* TEXTO SELECIONADO
-.-.-

Prestadora do serviço até então, Isolux apresentou problemas e está em recuperação judicial no Brasil e na Espanha

Responsável pelos equipamentos que foram alvo de incêndio no Amapá, a transmissora de energia Linhas de Macapá (LMTE) passou a ser controlada neste ano pela Gemini Energy, holding que tem por trás as gestoras Starboard Partners e Perfin. A participação da Starboard na Gemini se dá pelo fundo Power Fip, e a da Perfin, pelo fundo Apollo 14 Fip.

Originalmente o ativo era administrado e controlado pela Isolux Energia e Participações, braço da espanhola Isolux Corsán. Especializado nas áreas de construção, engenharia e concessões de infraestrutura, o grupo espanhol chegou a atuar em mais de 40 países e virar referência no setor de energia, mas mergulhou em dificuldades financeiras e, desde 2016, vinha tentando se desfazer de ativos. A crise fez com a empresa pedisse recuperação judicial na Espanha e também no Brasil.

No mercado brasileiro, a Isolux tem um histórico problemático em transmissão de energia. A companhia não entregou uma série de projetos vencidos em leilões do governo, vários deles na região da Amazônia. Entre as empreitadas fracassadas, estava uma das linhas que reforçariam o escoamento da energia produzida pela usina hidrelétrica Belo Monte, no Pará.

A Gemini assumiu neste ano a transmissora de Macapá e outros dois ativos da Isolux, a Linhas de Xingu e a Linhas de Taubaté. No caso da LMTE, a holding detém 85,04% do ativo - a participação da Starboard se dá pelo fundo Power Fip, e a da Perfin, pelo fundo Apollo 14 Fip. A fatia restante é da Superintendência do Desenvolvimento da Amazônia (Sudam), vinculada ao Ministério do Desenvolvimento Regional, cuja participação se dá pela conversão de seis parcelas de debêntures em ações.

-.-.-

* MATERIAL FORNECIDO
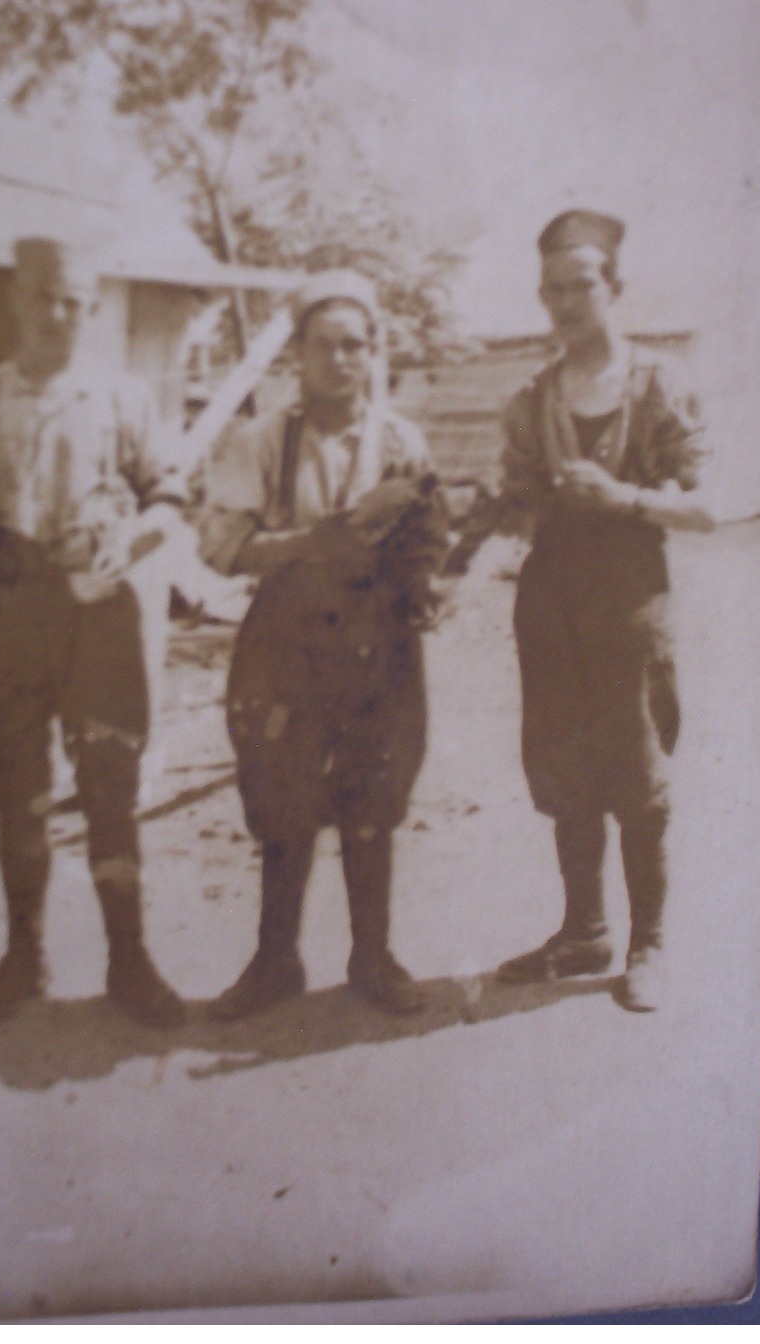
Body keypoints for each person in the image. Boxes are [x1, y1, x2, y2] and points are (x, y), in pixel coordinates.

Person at [0, 236, 187, 1027]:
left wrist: (130, 538)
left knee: (109, 786)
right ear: (17, 298)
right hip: (6, 607)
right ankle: (23, 955)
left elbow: (170, 498)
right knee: (18, 791)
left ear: (93, 307)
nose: (60, 314)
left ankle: (129, 961)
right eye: (45, 296)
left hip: (97, 613)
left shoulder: (122, 396)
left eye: (76, 301)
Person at [200, 270, 450, 1019]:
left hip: (379, 642)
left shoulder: (401, 440)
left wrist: (423, 583)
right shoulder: (262, 439)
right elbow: (224, 548)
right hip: (287, 638)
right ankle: (275, 960)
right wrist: (315, 542)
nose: (340, 360)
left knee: (372, 792)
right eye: (323, 346)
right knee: (282, 795)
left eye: (354, 346)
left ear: (373, 353)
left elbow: (428, 534)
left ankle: (371, 957)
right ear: (297, 357)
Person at [496, 209, 713, 1013]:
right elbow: (516, 508)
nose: (564, 301)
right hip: (550, 602)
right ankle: (582, 930)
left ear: (612, 286)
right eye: (550, 287)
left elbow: (708, 505)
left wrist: (621, 496)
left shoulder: (655, 383)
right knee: (562, 764)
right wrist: (491, 513)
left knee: (637, 768)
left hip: (629, 599)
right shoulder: (529, 399)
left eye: (579, 283)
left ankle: (646, 943)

-.-.-

* TAREFA
Transcreva, do texto sobre a transmissora de Macapá, o trecho que vai de "A Gemini assumiu" até "debêntures em ações.", incluindo essas palavras.

* RESPOSTA AO EXERCÍCIO
A Gemini assumiu neste ano a transmissora de Macapá e outros dois ativos da Isolux, a Linhas de Xingu e a Linhas de Taubaté. No caso da LMTE, a holding detém 85,04% do ativo - a participação da Starboard se dá pelo fundo Power Fip, e a da Perfin, pelo fundo Apollo 14 Fip. A fatia restante é da Superintendência do Desenvolvimento da Amazônia (Sudam), vinculada ao Ministério do Desenvolvimento Regional, cuja participação se dá pela conversão de seis parcelas de debêntures em ações.